Christians counter The Da Vinci Code: An opportunity to debate church history
As The Da Vinci Code, the fast-paced thriller by novelist Dan Brown, marks nearly a year atop the New York Times best-seller list, critics have staged a counteroffensive.
Christians from a variety of church circles have been disconcerted by the book’s claims that Jesus married Mary Magdalene and fathered a child, and that the Bible was commissioned and manipulated by the Roman emperor Constantine for political purposes.
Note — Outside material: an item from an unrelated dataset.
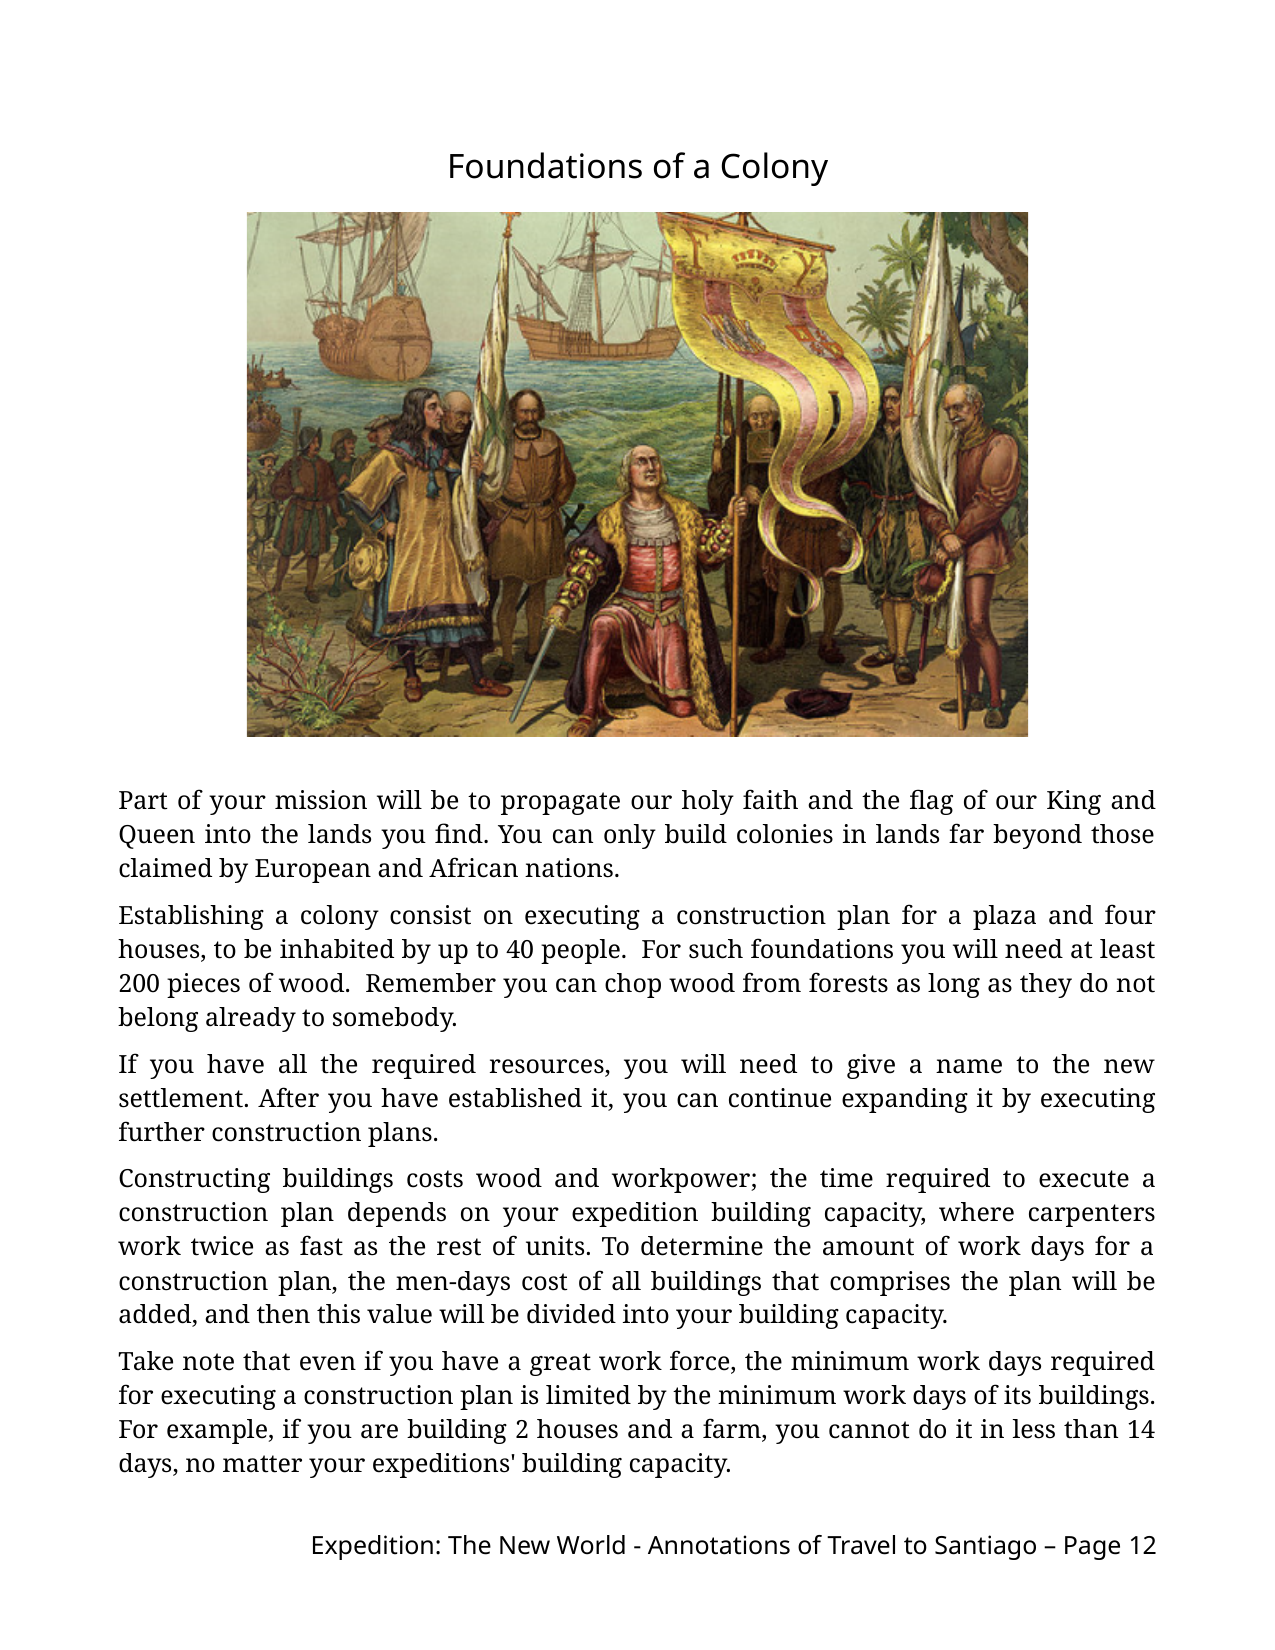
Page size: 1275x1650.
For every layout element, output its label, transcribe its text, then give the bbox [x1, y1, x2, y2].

In one sense, the effort is the flip side of the evangelizing coin for conservative evangelicals in the winter of 2003-2004. The other side is Mel Gibson’s film The Passion of the Christ, which premiered on Ash Wednesday amid promotions by leading evangelical pastors and organizations. While mainline and Catholic church bodies issued cautionary guidelines regarding the film’s graphic violence and harsh portrayal of Jewish persecutors, most evangelical leaders welcomed the movie as a conversion tool.
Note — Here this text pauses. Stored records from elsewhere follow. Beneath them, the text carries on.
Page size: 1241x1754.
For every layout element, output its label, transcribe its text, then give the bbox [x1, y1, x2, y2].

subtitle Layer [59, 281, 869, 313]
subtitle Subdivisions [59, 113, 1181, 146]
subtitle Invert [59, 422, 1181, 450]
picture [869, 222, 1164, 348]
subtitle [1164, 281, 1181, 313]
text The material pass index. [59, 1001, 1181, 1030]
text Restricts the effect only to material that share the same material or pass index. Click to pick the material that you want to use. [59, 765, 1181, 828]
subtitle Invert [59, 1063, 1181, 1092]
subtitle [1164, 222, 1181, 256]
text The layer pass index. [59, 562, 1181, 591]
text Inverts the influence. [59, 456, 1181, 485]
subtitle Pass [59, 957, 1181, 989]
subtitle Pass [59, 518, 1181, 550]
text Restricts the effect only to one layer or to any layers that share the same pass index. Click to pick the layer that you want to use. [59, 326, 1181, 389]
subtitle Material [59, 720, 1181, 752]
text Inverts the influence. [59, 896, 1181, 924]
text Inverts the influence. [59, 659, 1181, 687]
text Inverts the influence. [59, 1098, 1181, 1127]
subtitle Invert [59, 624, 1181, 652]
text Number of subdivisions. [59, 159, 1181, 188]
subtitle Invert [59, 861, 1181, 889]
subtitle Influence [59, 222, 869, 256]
The ongoing fascination with Brown’s mystery novel—filled with codes ranging from numerical puzzles and poetic riddles to hidden messages —has resulted in more than 6 million copies sold. The book has been translated into more than three dozen languages, and is set for a film version directed by Ron Howard for Columbia Pictures.
ABC-TV did an hour-long special on Jesus, Mary and Da Vinci that balanced the book’s claims and speculations with opposing opinions by church figures and scholars. On that program, Karen King of Harvard Divinity School, who has two books out on Mary Magdalene, said that even if it is theoretically possible that Jesus married (Gospel accounts are silent on that point), no evidence exists in biblical or apocryphal works of that period that he was married to Mary of Magdala.
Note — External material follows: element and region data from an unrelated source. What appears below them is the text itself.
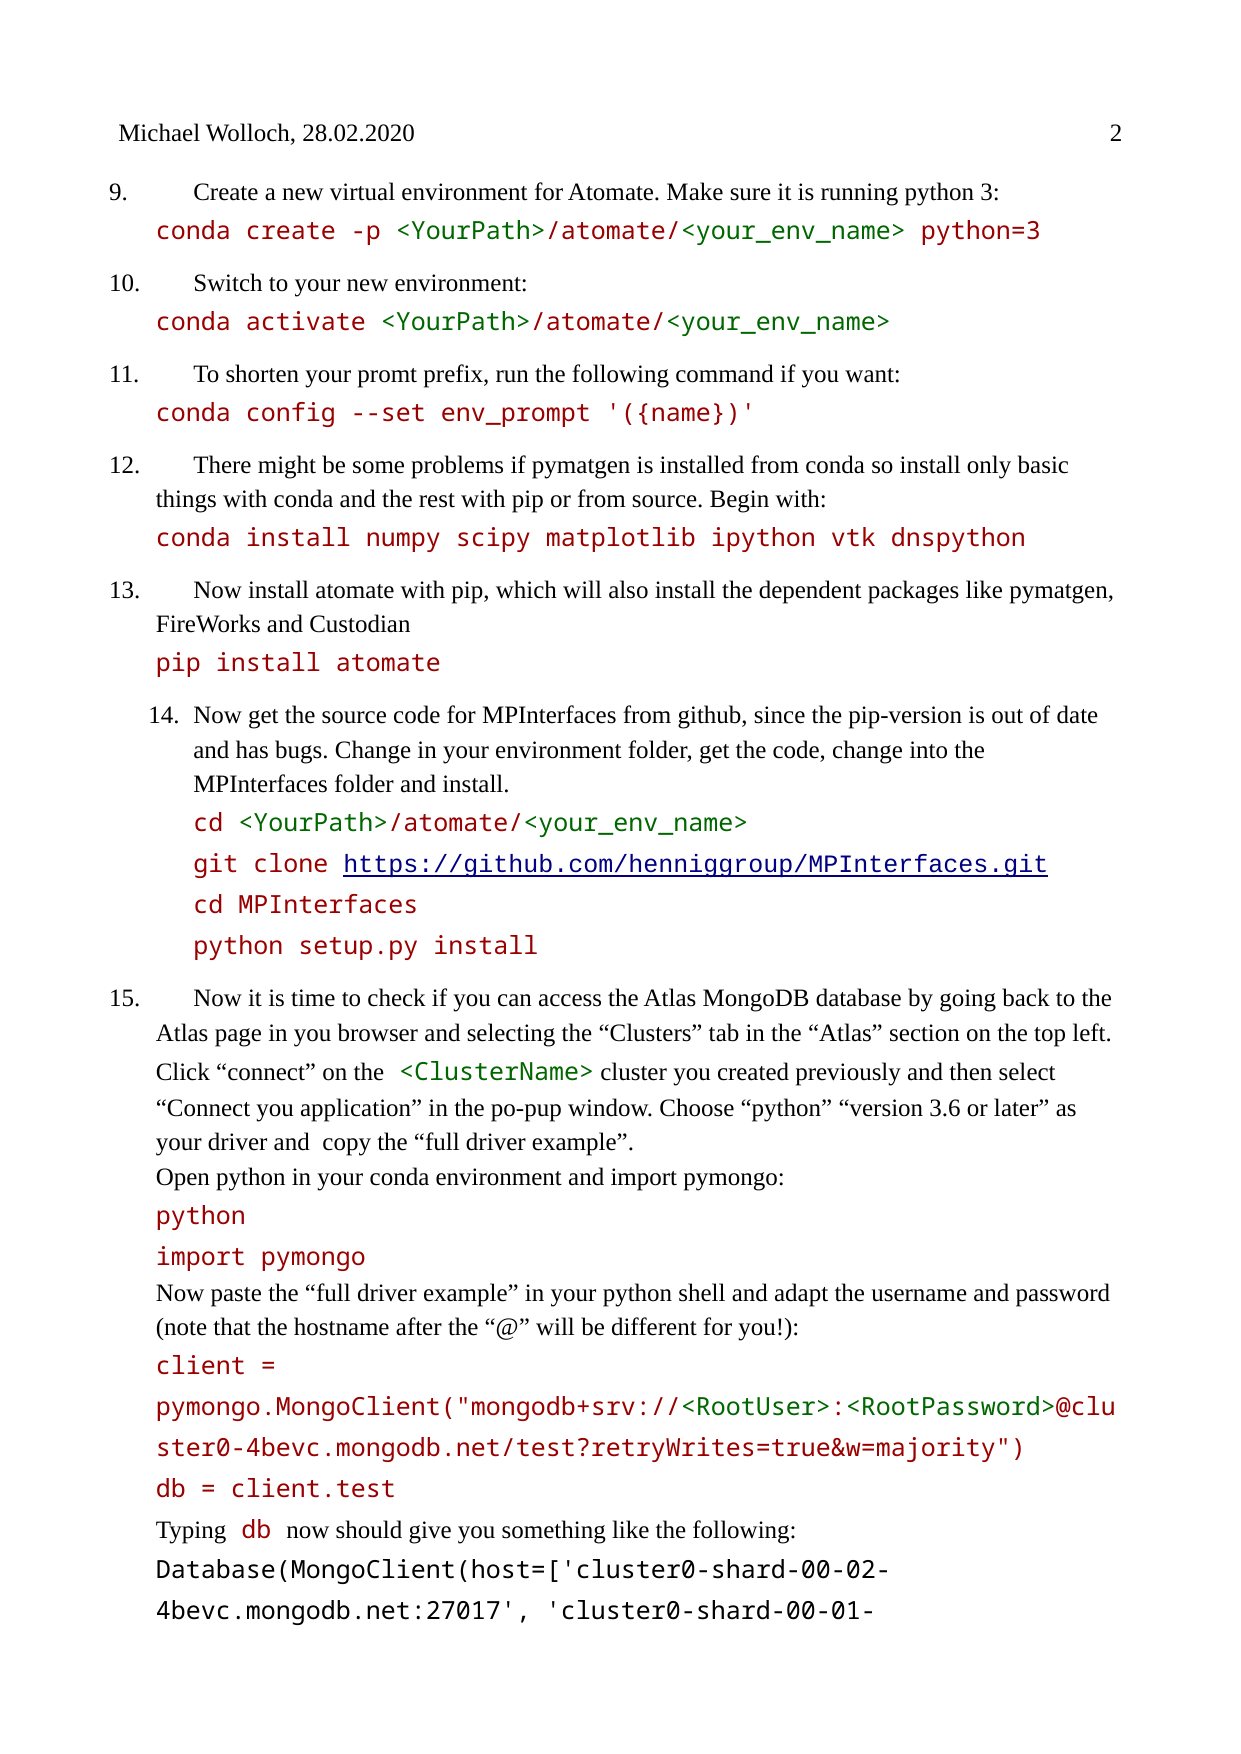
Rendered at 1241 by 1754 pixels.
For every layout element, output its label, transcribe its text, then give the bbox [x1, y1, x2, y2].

list There might be some problems if pymatgen is installed from conda so install only basic things with conda and the rest with pip or from source. Begin with: conda install numpy scipy matplotlib ipython vtk dnspython [109, 450, 1122, 554]
list Now install atomate with pip, which will also install the dependent packages like pymatgen, FireWorks and Custodian pip install atomate [109, 575, 1122, 679]
list Create a new virtual environment for Atomate. Make sure it is running python 3: conda create -p <YourPath>/atomate/<your_env_name> python=3 [109, 177, 1122, 246]
list To shorten your promt prefix, run the following command if you want: conda config --set env_prompt '({name})' [109, 359, 1122, 428]
list Now it is time to check if you can access the Atlas MongoDB database by going back to the Atlas page in you browser and selecting the “Clusters” tab in the “Atlas” section on the top left. Click “connect” on the <ClusterName> cluster you created previously and then select “Connect you application” in the po-pup window. Choose “python” “version 3.6 or later” as your driver and copy the “full driver example”. Open python in your conda environment and import pymongo: python import pymongo Now paste the “full driver example” in your python shell and adapt the username and password (note that the hostname after the “@” will be different for you!): client = pymongo.MongoClient("mongodb+srv://<RootUser>:<RootPassword>@cluster0-4bevc.mongodb.net/test?retryWrites=true&w=majority") db = client.test Typing db now should give you something like the following: Database(MongoClient(host=['cluster0-shard-00-02-4bevc.mongodb.net:27017', 'cluster0-shard-00-01- [109, 983, 1122, 1627]
list Now get the source code for MPInterfaces from github, since the pip-version is out of date and has bugs. Change in your environment folder, get the code, change into the MPInterfaces folder and install. cd <YourPath>/atomate/<your_env_name> git clone https://github.com/henniggroup/MPInterfaces.git cd MPInterfaces python setup.py install [148, 701, 1122, 962]
list Switch to your new environment: conda activate <YourPath>/atomate/<your_env_name> [109, 268, 1122, 337]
Theological conservatives see the book’s popularity as an opportunity to sell rebutting books and engage in debates on church history with people who might have avoided such discussions before.
Mark O’Keefe, writing for Religion News Service, noted recently that books and articles with titles like Dismantling the Da Vinci Code and The Da Vinci Deception have been or are about to be published. Preachers are giving sermons in response to church members who ask why they were never told there was a Mrs. Jesus. Web sites and discussion groups are buzzing over the book’s “heresies.”
In the Catholic New World, the newspaper of the archdiocese of Chicago, Cardinal Francis George calls the book “a work of bizarre religious imaginings” based on “a facade of scholarship” that exploits the public’s “gullibility for conspiracy.”
A California pastor sees only limited harm. “It’s only a threat if people read this fictional book naïvely, don’t think critically about it and don’t pursue truth,” said Mark Roberts, pastor of Irvine Presbyterian Church in Irvine. “Now that we have people thinking and talking, we can look at the real evidence of Jesus.”
Many traditional believers, however, are protesting the book’s negative portrayal of central Christian beliefs, and its assertion that Constantine collated the Bible, omitting some 80 gospels allegedly emphasizing Jesus’ human traits in favor of four that made him God. (In fact, many apocryphal texts discovered at Nag Hammadi, Egypt, in 1945 tend to emphasize Jesus’ supernatural nature.)
The supposed censorship took place, according to the novel, in 325 AD at the Council of Nicea, “in a relatively close vote.” But the actual vote was 300-2, said Paul Maier, professor of ancient history at Western Michigan University, and it did not determine Jesus’ divinity. That was attested to much earlier “by many New Testament passages, as well as by the earliest Christians and all the church fathers, even if there was some disagreement as to the precise nature of that deity,” Maier said. The Council of Nicea “did not debate over whether Jesus was only mortal or divine, but whether he was created or eternal.”
Peter Jones, coauthor of the forthcoming Cracking the Da Vinci Code, says that in trying to establish that the Bible was cooked by Constantine and his cronies, Brown overlooks the fact that four-fifths of what is now called the New Testament was deemed divinely inspired by the end of the first century—well before Constantine and the Council of Nicea.